▶ _Request a_:
Based on the essay on robot overlords, decide whether each statement agrees with it: (i) the author expects AIs would probably want to wipe out humans; (ii) sentience is described as poorly defined; (iii) humans create AIs only for menial labor. Answer yes or no for each and quote the deciding words.

Of Our Robot Overlords

Science fiction has made a big deal of robots conquering the human race. From Frankenstein to the Matrix movies, we all have these nightmare scenarios playing in our head: soulless killing machines, devoid of the softer human passions, slaughtering or enslaving the human race for their own purposes, the death of the world–darkness, smoke, and fire.

I have a question, though: why would robots do that?

When we’re talking about ‘robots’ here, lets lump in Artificial Intelligence (since that’s the more important part, let’s face it). Why would AIs want to eradicate humans, exactly? As far as I can tell, I rather doubt they would. 

The argument and scenario goes something like this: Humanity creates AIs to assist them with X (usually menial labor, dangerous stuff humans don’t want to do, and/or advanced computational challenges the human brain is poorly suited to execute). Once the AIs achieve ‘sentience’ (a very fuzzy concept that is poorly defined and hard to pinpoint, but whatever), they look around, see the raw deal they’re getting, and then start some kind of war. Next thing you know, robots run the show and humans are either dead, used as ‘batteries’, or coralled into concentration camps until the machines can think of something better to do with them. I’ve heard experts in places like NPR discuss how the AIs might suddenly decide they’d be better off without oxygen, or that we humans are doing too much to ruin the environment, and so they’ll enact some plan to destroy us. “They’re super-intelligent!” They claim, and go on to say “they could earn a PhD in everything in a matter of hours or days!”

▶ _Request b_:
Give back the records line for line, starting with their first line and stopping after the line that contains "میلی‌متری دارد و".

▶ _Data for the task_:

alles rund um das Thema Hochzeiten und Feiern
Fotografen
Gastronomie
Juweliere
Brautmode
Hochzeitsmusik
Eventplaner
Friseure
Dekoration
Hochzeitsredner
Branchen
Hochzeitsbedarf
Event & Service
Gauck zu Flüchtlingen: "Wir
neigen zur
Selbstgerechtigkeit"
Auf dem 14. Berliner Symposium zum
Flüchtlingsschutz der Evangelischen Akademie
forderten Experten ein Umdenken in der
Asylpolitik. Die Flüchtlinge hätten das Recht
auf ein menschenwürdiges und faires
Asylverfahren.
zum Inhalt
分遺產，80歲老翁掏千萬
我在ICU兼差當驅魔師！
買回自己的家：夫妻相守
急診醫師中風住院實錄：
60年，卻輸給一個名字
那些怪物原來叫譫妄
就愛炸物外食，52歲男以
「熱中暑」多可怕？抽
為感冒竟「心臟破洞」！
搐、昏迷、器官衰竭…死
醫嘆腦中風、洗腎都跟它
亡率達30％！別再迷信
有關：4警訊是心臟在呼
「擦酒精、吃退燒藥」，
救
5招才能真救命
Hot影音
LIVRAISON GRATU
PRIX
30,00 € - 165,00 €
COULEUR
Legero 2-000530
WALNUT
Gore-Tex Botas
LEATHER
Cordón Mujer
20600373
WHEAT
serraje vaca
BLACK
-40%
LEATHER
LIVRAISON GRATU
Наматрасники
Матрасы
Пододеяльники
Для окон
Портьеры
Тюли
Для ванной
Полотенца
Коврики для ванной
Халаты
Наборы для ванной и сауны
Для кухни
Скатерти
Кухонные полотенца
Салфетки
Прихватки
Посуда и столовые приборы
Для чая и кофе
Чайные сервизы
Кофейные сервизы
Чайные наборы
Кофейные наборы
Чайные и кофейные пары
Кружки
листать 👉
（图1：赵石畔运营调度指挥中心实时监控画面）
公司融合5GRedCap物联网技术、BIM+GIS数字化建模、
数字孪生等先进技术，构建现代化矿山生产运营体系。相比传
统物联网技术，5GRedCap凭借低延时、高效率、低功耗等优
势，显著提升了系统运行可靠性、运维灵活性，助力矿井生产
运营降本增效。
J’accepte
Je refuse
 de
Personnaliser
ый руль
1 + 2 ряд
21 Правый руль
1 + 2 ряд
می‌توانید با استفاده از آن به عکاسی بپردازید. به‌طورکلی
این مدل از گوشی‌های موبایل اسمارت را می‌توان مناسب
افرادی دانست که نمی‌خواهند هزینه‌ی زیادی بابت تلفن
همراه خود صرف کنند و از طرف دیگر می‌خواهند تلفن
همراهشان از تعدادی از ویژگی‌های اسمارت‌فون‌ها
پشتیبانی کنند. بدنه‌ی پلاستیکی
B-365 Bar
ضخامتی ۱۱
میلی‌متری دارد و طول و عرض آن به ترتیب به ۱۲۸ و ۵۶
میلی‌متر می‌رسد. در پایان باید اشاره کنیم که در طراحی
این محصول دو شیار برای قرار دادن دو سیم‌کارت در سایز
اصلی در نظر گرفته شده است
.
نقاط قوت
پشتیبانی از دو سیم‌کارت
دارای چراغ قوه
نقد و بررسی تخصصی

▶ _Output a_:
(i) No: "As far as I can tell, I rather doubt they would."
(ii) Yes: "a very fuzzy concept that is poorly defined and hard to pinpoint"
(iii) No: "usually menial labor, dangerous stuff humans don’t want to do, and/or advanced computational challenges the human brain is poorly suited to execute"

▶ _Output b_:
alles rund um das Thema Hochzeiten und Feiern
Fotografen
Gastronomie
Juweliere
Brautmode
Hochzeitsmusik
Eventplaner
Friseure
Dekoration
Hochzeitsredner
Branchen
Hochzeitsbedarf
Event & Service
Gauck zu Flüchtlingen: "Wir
neigen zur
Selbstgerechtigkeit"
Auf dem 14. Berliner Symposium zum
Flüchtlingsschutz der Evangelischen Akademie
forderten Experten ein Umdenken in der
Asylpolitik. Die Flüchtlinge hätten das Recht
auf ein menschenwürdiges und faires
Asylverfahren.
zum Inhalt
分遺產，80歲老翁掏千萬
我在ICU兼差當驅魔師！
買回自己的家：夫妻相守
急診醫師中風住院實錄：
60年，卻輸給一個名字
那些怪物原來叫譫妄
就愛炸物外食，52歲男以
「熱中暑」多可怕？抽
為感冒竟「心臟破洞」！
搐、昏迷、器官衰竭…死
醫嘆腦中風、洗腎都跟它
亡率達30％！別再迷信
有關：4警訊是心臟在呼
「擦酒精、吃退燒藥」，
救
5招才能真救命
Hot影音
LIVRAISON GRATU
PRIX
30,00 € - 165,00 €
COULEUR
Legero 2-000530
WALNUT
Gore-Tex Botas
LEATHER
Cordón Mujer
20600373
WHEAT
serraje vaca
BLACK
-40%
LEATHER
LIVRAISON GRATU
Наматрасники
Матрасы
Пододеяльники
Для окон
Портьеры
Тюли
Для ванной
Полотенца
Коврики для ванной
Халаты
Наборы для ванной и сауны
Для кухни
Скатерти
Кухонные полотенца
Салфетки
Прихватки
Посуда и столовые приборы
Для чая и кофе
Чайные сервизы
Кофейные сервизы
Чайные наборы
Кофейные наборы
Чайные и кофейные пары
Кружки
листать 👉
（图1：赵石畔运营调度指挥中心实时监控画面）
公司融合5GRedCap物联网技术、BIM+GIS数字化建模、
数字孪生等先进技术，构建现代化矿山生产运营体系。相比传
统物联网技术，5GRedCap凭借低延时、高效率、低功耗等优
势，显著提升了系统运行可靠性、运维灵活性，助力矿井生产
运营降本增效。
J’accepte
Je refuse
 de
Personnaliser
ый руль
1 + 2 ряд
21 Правый руль
1 + 2 ряд
می‌توانید با استفاده از آن به عکاسی بپردازید. به‌طورکلی
این مدل از گوشی‌های موبایل اسمارت را می‌توان مناسب
افرادی دانست که نمی‌خواهند هزینه‌ی زیادی بابت تلفن
همراه خود صرف کنند و از طرف دیگر می‌خواهند تلفن
همراهشان از تعدادی از ویژگی‌های اسمارت‌فون‌ها
پشتیبانی کنند. بدنه‌ی پلاستیکی
B-365 Bar
ضخامتی ۱۱
میلی‌متری دارد و طول و عرض آن به ترتیب به ۱۲۸ و ۵۶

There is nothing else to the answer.